Uma terceira opção passa pela capacidade de persuasão de Mattarella e sua influência sobre Draghi. O presidente pode convencer o premiê a manter o governo de união estabelecido quando a Itália tentava solucionar outra de suas crises.

"Draghi vai ter que fazer um rearranjo de forças para constituir um gabinete de transição que se se segure até as eleições do ano que vem. É a alternativa mais provável", afirma Leandro Consentino, cientista político e professor do Insper.

Liderado pelo ex-premiê Giuseppe Conte, o M5S vinha pressionando Draghi com ultimatos e ameaças de abandono da coalizão. O partido se consolidou como um dos mais votados na última eleição, mas desde então sofreu deserções, perdeu apoio público e, como consequência, peso político. Nas pesquisas de intenção de voto para 2023, ​ocupa um amargo quarto lugar. ​

Ainda não está claro qual será o papel do M5S em qualquer uma das três possibilidades que se desenham agora, até porque a sigla que vem forçando as cordas que sustentam a coalizão ainda ocupa três ministérios no governo Draghi —Agricultura, Juventude e Relações com Parlamento.

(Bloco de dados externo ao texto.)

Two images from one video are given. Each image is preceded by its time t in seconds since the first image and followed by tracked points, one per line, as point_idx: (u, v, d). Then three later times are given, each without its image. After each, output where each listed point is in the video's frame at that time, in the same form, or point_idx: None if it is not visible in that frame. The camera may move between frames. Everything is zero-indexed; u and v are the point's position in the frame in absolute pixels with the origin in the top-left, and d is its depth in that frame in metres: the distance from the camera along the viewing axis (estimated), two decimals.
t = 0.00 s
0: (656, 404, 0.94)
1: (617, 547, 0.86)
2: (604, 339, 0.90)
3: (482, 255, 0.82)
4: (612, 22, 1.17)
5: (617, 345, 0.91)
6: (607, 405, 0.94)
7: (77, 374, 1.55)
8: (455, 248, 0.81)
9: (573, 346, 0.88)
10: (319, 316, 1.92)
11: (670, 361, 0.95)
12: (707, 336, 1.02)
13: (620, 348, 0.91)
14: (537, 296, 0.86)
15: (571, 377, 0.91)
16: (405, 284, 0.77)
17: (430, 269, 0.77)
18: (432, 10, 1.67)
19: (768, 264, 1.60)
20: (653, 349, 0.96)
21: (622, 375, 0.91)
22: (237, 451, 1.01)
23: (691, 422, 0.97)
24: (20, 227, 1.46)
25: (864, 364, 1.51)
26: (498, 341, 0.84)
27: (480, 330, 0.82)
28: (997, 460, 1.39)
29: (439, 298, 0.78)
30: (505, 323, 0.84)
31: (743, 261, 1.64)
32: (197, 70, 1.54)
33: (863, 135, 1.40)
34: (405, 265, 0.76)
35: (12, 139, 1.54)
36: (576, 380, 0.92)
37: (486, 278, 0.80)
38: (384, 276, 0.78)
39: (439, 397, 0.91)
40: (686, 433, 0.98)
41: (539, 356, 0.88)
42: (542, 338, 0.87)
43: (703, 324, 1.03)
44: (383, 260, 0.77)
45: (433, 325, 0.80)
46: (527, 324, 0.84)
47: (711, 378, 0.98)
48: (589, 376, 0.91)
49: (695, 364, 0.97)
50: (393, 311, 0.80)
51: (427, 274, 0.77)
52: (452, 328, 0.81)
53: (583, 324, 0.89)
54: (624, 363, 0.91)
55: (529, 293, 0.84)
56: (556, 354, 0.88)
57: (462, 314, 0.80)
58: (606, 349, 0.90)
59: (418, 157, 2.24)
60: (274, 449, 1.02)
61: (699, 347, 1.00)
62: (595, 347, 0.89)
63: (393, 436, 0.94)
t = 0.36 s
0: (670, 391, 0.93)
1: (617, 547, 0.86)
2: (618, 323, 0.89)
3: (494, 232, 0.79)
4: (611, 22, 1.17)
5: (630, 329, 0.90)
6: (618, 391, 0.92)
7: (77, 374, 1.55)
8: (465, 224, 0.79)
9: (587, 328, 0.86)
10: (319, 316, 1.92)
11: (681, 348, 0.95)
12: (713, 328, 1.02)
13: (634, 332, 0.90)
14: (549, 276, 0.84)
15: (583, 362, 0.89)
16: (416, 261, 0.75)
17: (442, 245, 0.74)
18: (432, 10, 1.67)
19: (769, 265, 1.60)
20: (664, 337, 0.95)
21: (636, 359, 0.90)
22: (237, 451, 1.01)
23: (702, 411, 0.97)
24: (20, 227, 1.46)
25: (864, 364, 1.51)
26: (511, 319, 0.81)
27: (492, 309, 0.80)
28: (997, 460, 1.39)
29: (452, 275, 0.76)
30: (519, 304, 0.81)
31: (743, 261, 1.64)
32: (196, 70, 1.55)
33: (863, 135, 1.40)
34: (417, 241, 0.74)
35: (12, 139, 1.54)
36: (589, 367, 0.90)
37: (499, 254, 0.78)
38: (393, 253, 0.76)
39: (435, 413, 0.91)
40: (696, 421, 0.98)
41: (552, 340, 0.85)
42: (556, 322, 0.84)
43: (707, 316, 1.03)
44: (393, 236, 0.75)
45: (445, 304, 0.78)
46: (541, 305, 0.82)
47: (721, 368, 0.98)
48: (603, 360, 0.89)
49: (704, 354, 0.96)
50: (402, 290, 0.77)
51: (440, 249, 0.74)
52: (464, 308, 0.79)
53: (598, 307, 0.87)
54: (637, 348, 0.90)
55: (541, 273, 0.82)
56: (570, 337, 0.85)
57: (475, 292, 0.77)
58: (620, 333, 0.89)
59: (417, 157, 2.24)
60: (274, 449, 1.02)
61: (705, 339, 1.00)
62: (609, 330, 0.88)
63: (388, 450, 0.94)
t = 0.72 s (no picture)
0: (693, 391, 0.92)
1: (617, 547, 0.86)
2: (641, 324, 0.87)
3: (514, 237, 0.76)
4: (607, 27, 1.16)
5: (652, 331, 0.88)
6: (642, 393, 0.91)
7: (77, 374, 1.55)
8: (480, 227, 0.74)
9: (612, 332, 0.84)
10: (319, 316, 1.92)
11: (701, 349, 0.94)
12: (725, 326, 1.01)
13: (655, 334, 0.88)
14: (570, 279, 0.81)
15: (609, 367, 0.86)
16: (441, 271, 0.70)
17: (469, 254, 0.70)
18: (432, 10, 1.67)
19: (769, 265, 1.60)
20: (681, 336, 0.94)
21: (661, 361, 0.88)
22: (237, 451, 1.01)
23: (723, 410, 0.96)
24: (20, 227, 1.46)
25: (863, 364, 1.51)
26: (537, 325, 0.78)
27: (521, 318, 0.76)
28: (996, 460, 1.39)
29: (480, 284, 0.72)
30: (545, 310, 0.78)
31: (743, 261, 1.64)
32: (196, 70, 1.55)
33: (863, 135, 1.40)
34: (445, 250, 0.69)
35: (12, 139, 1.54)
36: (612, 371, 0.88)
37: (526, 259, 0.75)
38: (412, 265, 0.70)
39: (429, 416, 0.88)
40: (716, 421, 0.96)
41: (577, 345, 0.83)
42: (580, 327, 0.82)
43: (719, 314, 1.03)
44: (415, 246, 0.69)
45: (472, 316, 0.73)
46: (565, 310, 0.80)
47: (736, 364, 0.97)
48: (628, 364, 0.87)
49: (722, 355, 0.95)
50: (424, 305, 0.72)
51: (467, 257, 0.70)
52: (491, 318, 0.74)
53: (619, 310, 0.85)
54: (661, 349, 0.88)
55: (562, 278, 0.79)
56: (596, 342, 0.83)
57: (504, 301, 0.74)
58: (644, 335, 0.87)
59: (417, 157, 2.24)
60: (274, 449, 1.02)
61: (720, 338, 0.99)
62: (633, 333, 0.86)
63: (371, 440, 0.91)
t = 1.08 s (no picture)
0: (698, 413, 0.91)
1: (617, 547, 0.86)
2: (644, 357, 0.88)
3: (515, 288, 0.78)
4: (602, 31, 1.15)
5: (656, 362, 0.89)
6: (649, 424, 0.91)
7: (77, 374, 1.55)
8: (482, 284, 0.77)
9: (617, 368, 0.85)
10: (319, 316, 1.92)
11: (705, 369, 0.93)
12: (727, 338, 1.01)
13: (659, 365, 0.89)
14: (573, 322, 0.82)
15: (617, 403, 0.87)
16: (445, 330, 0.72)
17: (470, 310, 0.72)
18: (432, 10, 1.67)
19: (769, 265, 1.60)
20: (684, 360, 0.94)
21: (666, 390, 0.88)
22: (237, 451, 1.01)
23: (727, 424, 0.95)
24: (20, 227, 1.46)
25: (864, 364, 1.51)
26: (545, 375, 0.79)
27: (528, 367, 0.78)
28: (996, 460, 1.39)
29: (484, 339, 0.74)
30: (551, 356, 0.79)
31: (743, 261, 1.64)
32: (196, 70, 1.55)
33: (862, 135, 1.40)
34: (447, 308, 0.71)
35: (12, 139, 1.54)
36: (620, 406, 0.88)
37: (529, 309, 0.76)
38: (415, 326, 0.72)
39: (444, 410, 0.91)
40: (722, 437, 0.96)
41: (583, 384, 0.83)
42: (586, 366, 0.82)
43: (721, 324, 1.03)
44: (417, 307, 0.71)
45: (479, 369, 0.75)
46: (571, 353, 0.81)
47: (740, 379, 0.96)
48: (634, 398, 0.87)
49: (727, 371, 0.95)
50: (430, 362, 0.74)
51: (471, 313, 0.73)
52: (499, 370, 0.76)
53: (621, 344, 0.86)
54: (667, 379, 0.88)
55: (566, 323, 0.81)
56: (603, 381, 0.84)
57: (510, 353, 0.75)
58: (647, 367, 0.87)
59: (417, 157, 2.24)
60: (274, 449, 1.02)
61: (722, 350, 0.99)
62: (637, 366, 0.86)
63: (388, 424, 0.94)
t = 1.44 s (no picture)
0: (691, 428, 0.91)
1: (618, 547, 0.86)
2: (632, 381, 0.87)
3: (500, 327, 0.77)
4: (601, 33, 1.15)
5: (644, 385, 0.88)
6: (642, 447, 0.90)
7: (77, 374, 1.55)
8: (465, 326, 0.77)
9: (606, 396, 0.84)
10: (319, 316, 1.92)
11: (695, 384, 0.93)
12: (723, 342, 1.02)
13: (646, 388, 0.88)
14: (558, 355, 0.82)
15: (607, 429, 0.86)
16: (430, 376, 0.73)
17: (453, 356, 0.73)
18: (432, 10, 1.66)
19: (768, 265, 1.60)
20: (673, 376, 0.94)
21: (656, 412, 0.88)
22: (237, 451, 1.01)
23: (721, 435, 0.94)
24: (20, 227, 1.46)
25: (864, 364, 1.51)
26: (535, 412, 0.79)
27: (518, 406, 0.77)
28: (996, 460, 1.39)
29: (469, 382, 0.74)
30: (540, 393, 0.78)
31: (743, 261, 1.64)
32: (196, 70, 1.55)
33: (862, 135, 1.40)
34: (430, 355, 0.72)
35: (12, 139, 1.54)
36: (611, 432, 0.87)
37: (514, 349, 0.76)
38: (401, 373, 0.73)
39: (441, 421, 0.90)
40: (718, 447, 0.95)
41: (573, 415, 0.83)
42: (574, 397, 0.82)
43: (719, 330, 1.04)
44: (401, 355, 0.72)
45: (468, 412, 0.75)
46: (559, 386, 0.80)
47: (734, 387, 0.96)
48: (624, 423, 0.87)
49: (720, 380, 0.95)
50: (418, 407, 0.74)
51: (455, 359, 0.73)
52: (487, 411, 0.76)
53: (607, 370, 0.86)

Também é cedo para afirmar quão prejudicado fica o vínculo entre o premiê e o partido. Para Consentino, Draghi continua se agarrando ao 5 Estrelas em busca de legitimidade e para evitar que, no futuro, a legenda se volte contra seu governo.

O premiê ascendeu ao poder em fevereiro de 2021, convidado por Mattarella para liderar uma coalizão heterogênea em nome da união nacional —sem nunca antes ter concorrido a um cargo político. Sua missão era realizar as principais reformas exigidas pela maior parcela de fundos de recuperação pós-pandemia da União Europeia, um pacote no valor aproximado de € 200 bilhões.

Desde então, o governo se viu envolvido na Guerra da Ucrânia —ele buscou negociar ativamente com Volodimir Zelenski e Vladimir Putin. O apoio a Kiev ganhou um voto de confiança parlamentar em junho, apesar das críticas de Conte de que a política arriscava iniciar uma corrida armamentista. Draghi também lidou com a campanha de vacinação contra a Covid-19, depois de a Itália ter sido um dos primeiros símbolos da tragédia provocada pelas mortes na pandemia.